• What you have to do:
The entries are to be returned exactly, with images left out.

Stored data entries
·····
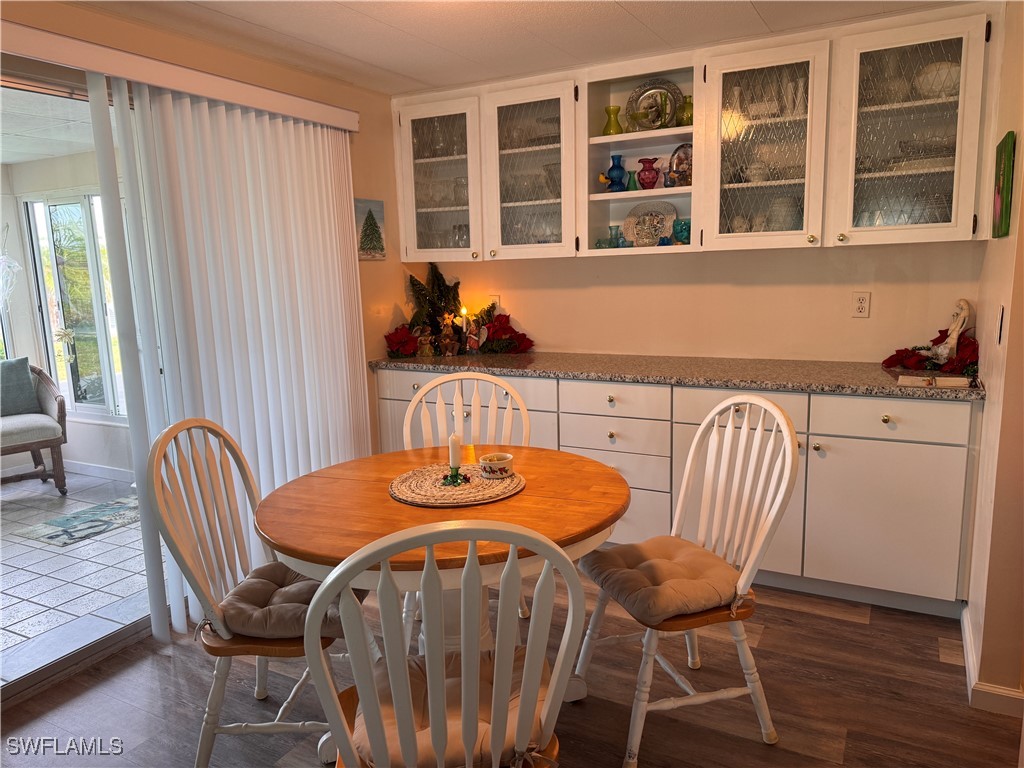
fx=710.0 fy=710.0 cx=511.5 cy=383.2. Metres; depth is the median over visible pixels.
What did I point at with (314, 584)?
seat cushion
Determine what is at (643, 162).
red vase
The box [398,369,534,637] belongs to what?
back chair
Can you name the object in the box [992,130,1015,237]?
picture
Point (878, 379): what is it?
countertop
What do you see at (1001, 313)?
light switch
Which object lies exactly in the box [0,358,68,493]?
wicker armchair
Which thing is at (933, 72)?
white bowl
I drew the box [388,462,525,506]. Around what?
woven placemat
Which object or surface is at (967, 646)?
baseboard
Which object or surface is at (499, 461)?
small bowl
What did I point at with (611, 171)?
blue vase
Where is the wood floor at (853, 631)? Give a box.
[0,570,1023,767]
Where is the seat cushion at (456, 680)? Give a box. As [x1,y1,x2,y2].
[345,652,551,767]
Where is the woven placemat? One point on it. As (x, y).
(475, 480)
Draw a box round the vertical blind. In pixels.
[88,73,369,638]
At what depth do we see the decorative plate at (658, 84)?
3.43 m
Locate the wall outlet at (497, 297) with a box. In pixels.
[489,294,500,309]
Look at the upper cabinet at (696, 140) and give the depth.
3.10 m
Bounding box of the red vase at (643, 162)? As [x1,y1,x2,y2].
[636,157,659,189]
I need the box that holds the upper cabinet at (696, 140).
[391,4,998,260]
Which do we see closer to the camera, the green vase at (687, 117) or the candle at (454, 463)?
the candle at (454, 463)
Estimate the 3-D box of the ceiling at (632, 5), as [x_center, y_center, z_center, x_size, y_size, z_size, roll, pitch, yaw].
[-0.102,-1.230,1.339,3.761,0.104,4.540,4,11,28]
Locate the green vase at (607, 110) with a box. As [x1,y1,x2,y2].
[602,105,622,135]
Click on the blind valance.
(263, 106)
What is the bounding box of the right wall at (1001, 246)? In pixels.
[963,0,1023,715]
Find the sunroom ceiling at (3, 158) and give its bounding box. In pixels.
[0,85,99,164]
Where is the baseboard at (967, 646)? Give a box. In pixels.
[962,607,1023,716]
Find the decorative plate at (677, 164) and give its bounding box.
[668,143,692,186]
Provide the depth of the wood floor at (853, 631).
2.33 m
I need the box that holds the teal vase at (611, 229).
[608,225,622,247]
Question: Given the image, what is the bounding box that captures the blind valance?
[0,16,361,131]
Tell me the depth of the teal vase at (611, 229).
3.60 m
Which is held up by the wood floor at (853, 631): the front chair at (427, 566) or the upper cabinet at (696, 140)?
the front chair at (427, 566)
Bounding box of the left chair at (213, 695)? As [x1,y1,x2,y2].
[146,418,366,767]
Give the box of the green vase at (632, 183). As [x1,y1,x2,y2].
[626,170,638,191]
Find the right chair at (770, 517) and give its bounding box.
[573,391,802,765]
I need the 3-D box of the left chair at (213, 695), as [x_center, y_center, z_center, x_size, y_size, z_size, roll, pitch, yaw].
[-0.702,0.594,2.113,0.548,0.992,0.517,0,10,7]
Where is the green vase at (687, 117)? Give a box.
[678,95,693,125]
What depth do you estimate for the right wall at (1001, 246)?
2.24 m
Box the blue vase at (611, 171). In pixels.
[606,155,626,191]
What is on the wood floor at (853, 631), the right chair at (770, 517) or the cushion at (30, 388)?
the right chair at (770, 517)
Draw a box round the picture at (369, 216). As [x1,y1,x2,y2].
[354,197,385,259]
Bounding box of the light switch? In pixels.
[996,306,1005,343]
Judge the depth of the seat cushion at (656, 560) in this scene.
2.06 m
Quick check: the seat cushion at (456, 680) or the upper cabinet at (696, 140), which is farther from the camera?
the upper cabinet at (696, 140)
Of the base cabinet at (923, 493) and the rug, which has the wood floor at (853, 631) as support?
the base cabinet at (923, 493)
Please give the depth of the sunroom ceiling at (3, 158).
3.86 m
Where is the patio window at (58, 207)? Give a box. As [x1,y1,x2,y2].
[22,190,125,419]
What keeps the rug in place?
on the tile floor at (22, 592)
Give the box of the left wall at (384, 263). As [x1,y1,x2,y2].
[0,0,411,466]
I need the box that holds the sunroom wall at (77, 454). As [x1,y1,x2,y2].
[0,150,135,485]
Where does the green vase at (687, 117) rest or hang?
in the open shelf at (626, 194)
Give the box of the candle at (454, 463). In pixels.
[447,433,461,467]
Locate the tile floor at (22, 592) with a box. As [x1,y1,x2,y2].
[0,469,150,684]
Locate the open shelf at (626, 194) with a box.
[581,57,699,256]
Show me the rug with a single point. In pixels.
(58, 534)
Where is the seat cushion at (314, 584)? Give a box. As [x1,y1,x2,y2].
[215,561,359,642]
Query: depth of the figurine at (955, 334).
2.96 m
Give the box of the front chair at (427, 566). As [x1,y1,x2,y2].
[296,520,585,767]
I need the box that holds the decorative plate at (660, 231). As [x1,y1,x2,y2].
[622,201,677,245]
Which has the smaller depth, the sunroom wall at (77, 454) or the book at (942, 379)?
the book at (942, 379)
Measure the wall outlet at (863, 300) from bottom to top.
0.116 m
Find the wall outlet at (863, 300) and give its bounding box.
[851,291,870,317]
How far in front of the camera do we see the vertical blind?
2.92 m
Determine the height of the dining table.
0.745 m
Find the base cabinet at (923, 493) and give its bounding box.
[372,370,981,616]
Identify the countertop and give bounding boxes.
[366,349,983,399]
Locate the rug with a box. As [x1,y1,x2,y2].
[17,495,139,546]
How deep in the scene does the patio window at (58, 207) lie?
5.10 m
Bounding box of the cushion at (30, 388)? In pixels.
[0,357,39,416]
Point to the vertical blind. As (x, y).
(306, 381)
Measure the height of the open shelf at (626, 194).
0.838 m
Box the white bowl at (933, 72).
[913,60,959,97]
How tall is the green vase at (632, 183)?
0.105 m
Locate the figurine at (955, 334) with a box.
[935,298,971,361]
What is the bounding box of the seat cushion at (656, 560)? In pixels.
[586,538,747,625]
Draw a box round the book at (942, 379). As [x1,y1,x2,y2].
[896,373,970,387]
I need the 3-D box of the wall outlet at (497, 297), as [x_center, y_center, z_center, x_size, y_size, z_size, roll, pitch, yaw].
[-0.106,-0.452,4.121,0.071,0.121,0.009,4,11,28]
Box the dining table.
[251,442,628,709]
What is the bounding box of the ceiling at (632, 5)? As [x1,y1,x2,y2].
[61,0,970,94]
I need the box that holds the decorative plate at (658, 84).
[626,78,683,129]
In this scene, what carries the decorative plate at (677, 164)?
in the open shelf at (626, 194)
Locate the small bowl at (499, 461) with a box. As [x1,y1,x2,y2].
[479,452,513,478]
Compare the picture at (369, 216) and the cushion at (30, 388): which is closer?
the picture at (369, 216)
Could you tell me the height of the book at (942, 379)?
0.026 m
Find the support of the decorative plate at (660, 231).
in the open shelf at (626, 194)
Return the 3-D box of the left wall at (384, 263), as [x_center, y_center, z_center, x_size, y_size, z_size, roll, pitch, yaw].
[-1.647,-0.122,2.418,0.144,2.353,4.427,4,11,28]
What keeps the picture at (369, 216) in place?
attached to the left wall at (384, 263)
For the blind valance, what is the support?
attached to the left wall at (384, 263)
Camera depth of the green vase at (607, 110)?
·····
• Response to this task:
fx=710.0 fy=710.0 cx=511.5 cy=383.2. Metres; depth is the median over visible pixels.
What did I point at with (314, 584)?
seat cushion
Determine what is at (643, 162).
red vase
The box [398,369,534,637] belongs to what?
back chair
Can you name the object in the box [992,130,1015,237]?
picture
Point (878, 379): what is it?
countertop
What do you see at (1001, 313)?
light switch
Which object lies exactly in the box [0,358,68,493]?
wicker armchair
Which thing is at (933, 72)?
white bowl
I drew the box [388,462,525,506]. Around what?
woven placemat
Which object or surface is at (967, 646)?
baseboard
Which object or surface is at (499, 461)?
small bowl
What did I point at with (611, 171)?
blue vase
Where is the wood floor at (853, 631)? Give a box.
[0,570,1023,767]
Where is the seat cushion at (456, 680)? Give a box. As [x1,y1,x2,y2].
[345,652,551,767]
Where is the woven placemat? One point on it. As (x, y).
(475, 480)
Draw a box round the vertical blind. In pixels.
[88,73,369,638]
At what depth do we see the decorative plate at (658, 84)?
3.43 m
Locate the wall outlet at (497, 297) with a box. In pixels.
[489,294,500,309]
Look at the upper cabinet at (696, 140) and give the depth.
3.10 m
Bounding box of the red vase at (643, 162)? As [x1,y1,x2,y2].
[636,157,659,189]
I need the box that holds the upper cabinet at (696, 140).
[391,4,998,260]
Which do we see closer to the camera, the green vase at (687, 117) or the candle at (454, 463)?
the candle at (454, 463)
Estimate the 3-D box of the ceiling at (632, 5), as [x_center, y_center, z_center, x_size, y_size, z_size, roll, pitch, yaw].
[-0.102,-1.230,1.339,3.761,0.104,4.540,4,11,28]
Locate the green vase at (607, 110) with a box. As [x1,y1,x2,y2].
[602,105,622,135]
Click on the blind valance.
(263, 106)
What is the bounding box of the right wall at (1001, 246)? In pixels.
[963,0,1023,715]
Find the sunroom ceiling at (3, 158) and give its bounding box. In pixels.
[0,85,99,164]
Where is the baseboard at (967, 646)? Give a box. In pixels.
[962,607,1023,716]
Find the decorative plate at (677, 164) and give its bounding box.
[668,143,692,186]
Provide the depth of the wood floor at (853, 631).
2.33 m
I need the box that holds the teal vase at (611, 229).
[608,225,622,247]
Question: Given the image, what is the bounding box that captures the blind valance?
[0,16,361,131]
Tell me the depth of the teal vase at (611, 229).
3.60 m
Which is held up by the wood floor at (853, 631): the front chair at (427, 566) or the upper cabinet at (696, 140)?
the front chair at (427, 566)
Bounding box of the left chair at (213, 695)? As [x1,y1,x2,y2].
[146,418,366,767]
Give the box of the green vase at (632, 183). As [x1,y1,x2,y2].
[626,170,638,191]
Find the right chair at (770, 517) and give its bounding box.
[573,391,802,765]
I need the 3-D box of the left chair at (213, 695), as [x_center, y_center, z_center, x_size, y_size, z_size, roll, pitch, yaw].
[-0.702,0.594,2.113,0.548,0.992,0.517,0,10,7]
Where is the green vase at (687, 117)? Give a box.
[678,95,693,125]
What depth do you estimate for the right wall at (1001, 246)?
2.24 m
Box the blue vase at (611, 171). In pixels.
[606,155,626,191]
What is on the wood floor at (853, 631), the right chair at (770, 517) or the cushion at (30, 388)?
the right chair at (770, 517)
Draw a box round the picture at (369, 216). As [x1,y1,x2,y2].
[354,197,385,259]
Bounding box of the light switch? In pixels.
[996,306,1005,343]
Judge the depth of the seat cushion at (656, 560) in this scene.
2.06 m
Quick check: the seat cushion at (456, 680) or the upper cabinet at (696, 140), which is farther from the camera?
the upper cabinet at (696, 140)
Of the base cabinet at (923, 493) and the rug, which has the wood floor at (853, 631) as support?
the base cabinet at (923, 493)
Please give the depth of the sunroom ceiling at (3, 158).
3.86 m
Where is the patio window at (58, 207)? Give a box. As [x1,y1,x2,y2].
[22,190,125,419]
What keeps the rug in place?
on the tile floor at (22, 592)
Give the box of the left wall at (384, 263). As [x1,y1,x2,y2].
[0,0,411,466]
I need the box that holds the sunroom wall at (77, 454). As [x1,y1,x2,y2].
[0,150,135,485]
Where does the green vase at (687, 117) rest or hang?
in the open shelf at (626, 194)
Give the box of the candle at (454, 463). In pixels.
[447,433,461,467]
Locate the tile floor at (22, 592) with a box. As [x1,y1,x2,y2].
[0,469,150,684]
Locate the open shelf at (626, 194) with a box.
[581,57,699,256]
Show me the rug with a single point. In pixels.
(58, 534)
Where is the seat cushion at (314, 584)? Give a box. As [x1,y1,x2,y2].
[215,561,359,642]
Query: depth of the figurine at (955, 334).
2.96 m
Give the box of the front chair at (427, 566). As [x1,y1,x2,y2].
[296,520,585,767]
I need the box that holds the decorative plate at (660, 231). As [x1,y1,x2,y2].
[622,201,677,245]
Which has the smaller depth, the sunroom wall at (77, 454) or the book at (942, 379)?
the book at (942, 379)
Measure the wall outlet at (863, 300) from bottom to top.
0.116 m
Find the wall outlet at (863, 300) and give its bounding box.
[851,291,870,317]
How far in front of the camera do we see the vertical blind?
2.92 m
Determine the height of the dining table.
0.745 m
Find the base cabinet at (923, 493) and give its bounding box.
[372,370,981,616]
Identify the countertop and give bounding boxes.
[366,349,983,399]
Locate the rug with a box. As [x1,y1,x2,y2].
[17,495,139,546]
How deep in the scene does the patio window at (58, 207) lie?
5.10 m
Bounding box of the cushion at (30, 388)? In pixels.
[0,357,39,416]
Point to the vertical blind. As (x, y).
(306, 381)
Measure the height of the open shelf at (626, 194).
0.838 m
Box the white bowl at (933, 72).
[913,60,959,97]
How tall is the green vase at (632, 183)?
0.105 m
Locate the figurine at (955, 334) with a box.
[935,298,971,361]
What is the bounding box of the seat cushion at (656, 560)? In pixels.
[586,538,747,625]
Draw a box round the book at (942, 379). As [x1,y1,x2,y2].
[896,373,970,387]
I need the 3-D box of the wall outlet at (497, 297), as [x_center, y_center, z_center, x_size, y_size, z_size, roll, pitch, yaw].
[-0.106,-0.452,4.121,0.071,0.121,0.009,4,11,28]
Box the dining table.
[251,442,628,709]
What is the bounding box of the ceiling at (632, 5)? As [x1,y1,x2,y2].
[61,0,970,94]
I need the box that holds the decorative plate at (658, 84).
[626,78,683,129]
In this scene, what carries the decorative plate at (677, 164)?
in the open shelf at (626, 194)
Locate the small bowl at (499, 461) with a box. As [x1,y1,x2,y2].
[479,452,513,478]
Compare the picture at (369, 216) and the cushion at (30, 388): which is closer?
the picture at (369, 216)
Could you tell me the height of the book at (942, 379)?
0.026 m
Find the support of the decorative plate at (660, 231).
in the open shelf at (626, 194)
Return the 3-D box of the left wall at (384, 263), as [x_center, y_center, z_center, x_size, y_size, z_size, roll, pitch, yaw].
[-1.647,-0.122,2.418,0.144,2.353,4.427,4,11,28]
What keeps the picture at (369, 216) in place?
attached to the left wall at (384, 263)
For the blind valance, what is the support?
attached to the left wall at (384, 263)
Camera depth of the green vase at (607, 110)?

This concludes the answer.